Samuel L. Jackson Charts New Territory in Sheridan’s NOLA King

Veteran actor’s New Orleans-set series, tentatively titled NOLA King, will spring from his cameo in Tulsa King season three while Paramount weighs budget cuts across Taylor Sheridan’s growing portfolio.

Samuel L Jackson

Paramount+ confirmed Thursday that Samuel L. Jackson will anchor and executive-produce a companion to Taylor Sheridan’s Tulsa King, sources familiar with the deal told multiple outlets. The series, working under the title NOLA King, shifts the mafia saga to New Orleans and is expected to mirror the fish-out-of-water premise that powered Sylvester Stallone’s Dwight Manfredi in the parent show.

Jackson, 76, will first step into the Tulsa King universe with a guest role in the third season now filming, setting up the spinoff’s narrative before moving into its own production pipeline.
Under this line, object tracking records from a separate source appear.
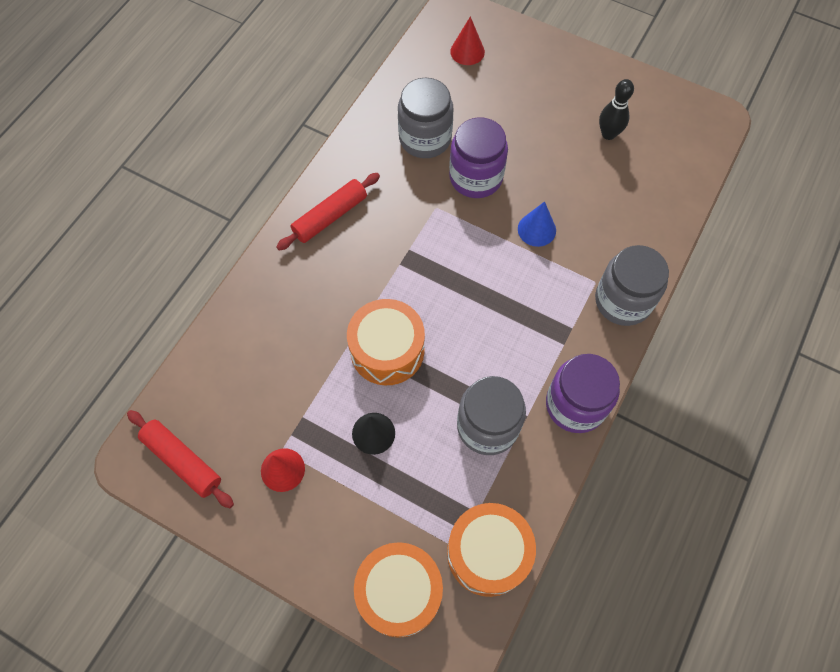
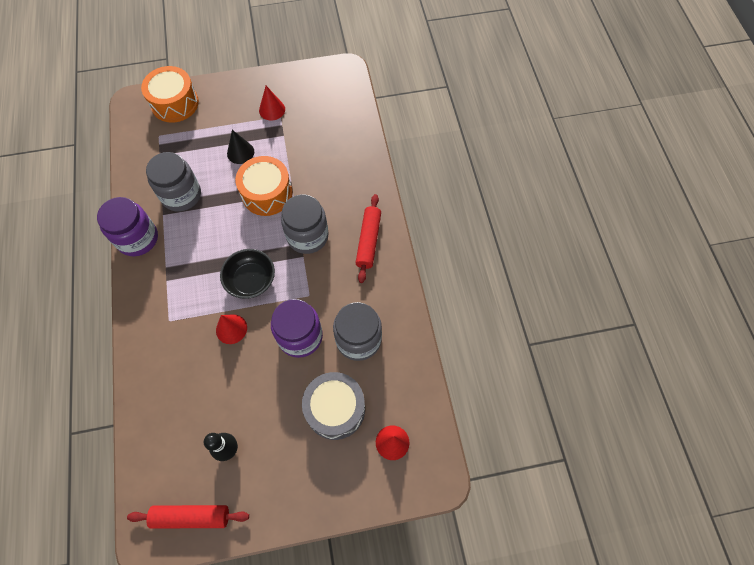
camera: 140 degrees right, 0 degrees up
red rolling pin [127,410,234,508] -> red rolling pin moved to [127,505,249,528]
orange drum [447,503,536,597] -> none
blue cone [518,201,556,247] -> red cone [216,314,247,344]
grey jar [595,245,669,326] -> grey jar moved to [281,195,328,254]
none -> black bowl [220,249,275,299]
none -> grey drum [302,372,365,440]

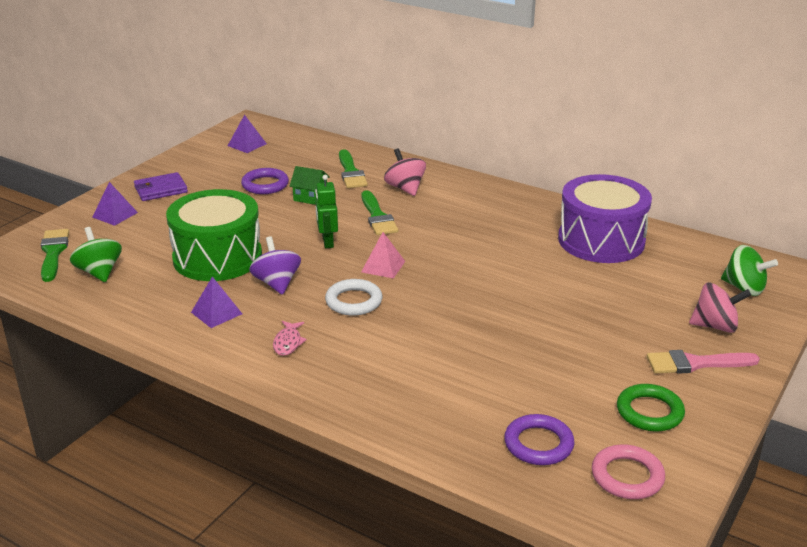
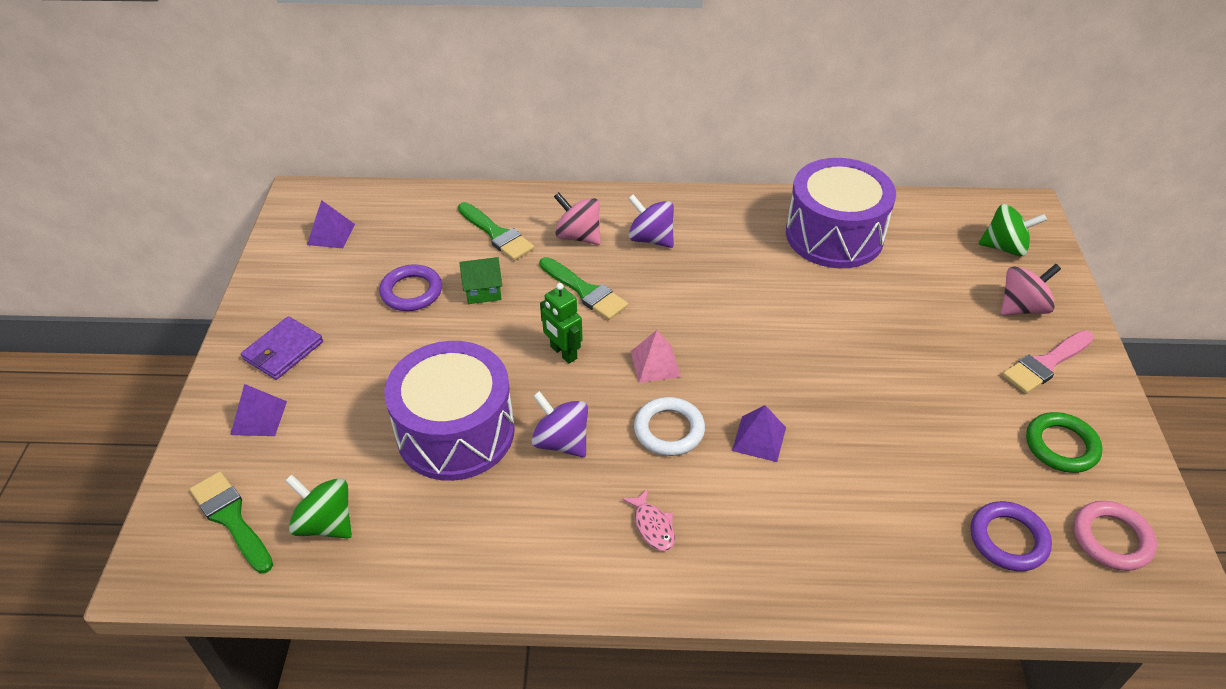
camera: 30 degrees left, 15 degrees up
green drum [166,189,262,281] -> purple drum [384,341,515,481]
purple pyramid [191,276,242,328] -> purple pyramid moved to [732,405,786,462]
none -> purple spinning top [628,194,674,248]

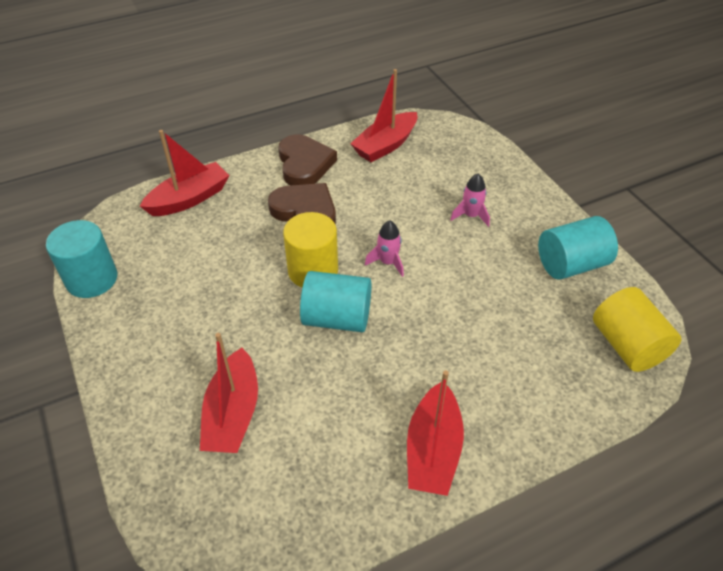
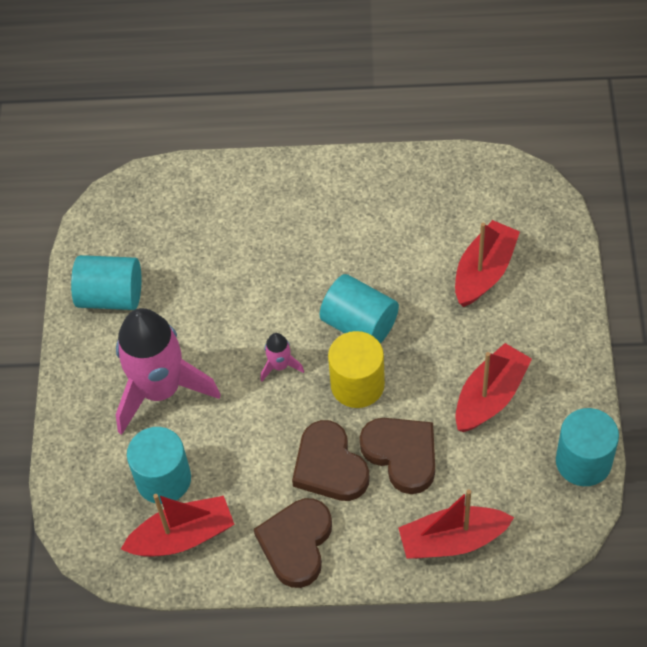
camera: 150 degrees left, 10 degrees up
red boat [407,370,464,496] -> red boat moved to [455,343,532,432]
pink rocket [450,174,490,227] -> pink rocket [116,308,221,435], size x2.40
yellow cylinder [593,287,681,372] -> none
none -> turquoise cylinder [127,427,191,504]
none -> brown heart [360,418,435,494]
He joins the project as an executive producer, a role that gives him creative input alongside Sheridan and MTV Entertainment Studios.

Boardwalk Empire creator Terence Winter, who scripted Tulsa King’s first season and remains a writer on later chapters, is attached to craft the new series, keeping continuity while offering a fresh locale. Early development notes suggest the narrative will lean on New Orleans’ port access and organized-crime history rather than Oklahoma’s prairie setting.

Production timing has not been announced, yet Tulsa King continues shooting its third season at Atlanta’s Eagle Rock Studios with second-unit days in Oklahoma, giving the franchise a rolling set infrastructure. The existing series delivered a 934 percent jump in social engagement between its first and second seasons, driving Paramount to seek fresh extensions.

NOLA King arrives as Sheridan’s slate widens to include Yellowstone off-shoot The Madison and season two of oil drama Landman, all while corporate leadership presses for leaner streaming costs. Industry observers say a Jackson-led entry, which could command both prestige and global reach, may help justify Sheridan-level budgets even amid belt-tightening discussions at the parent company.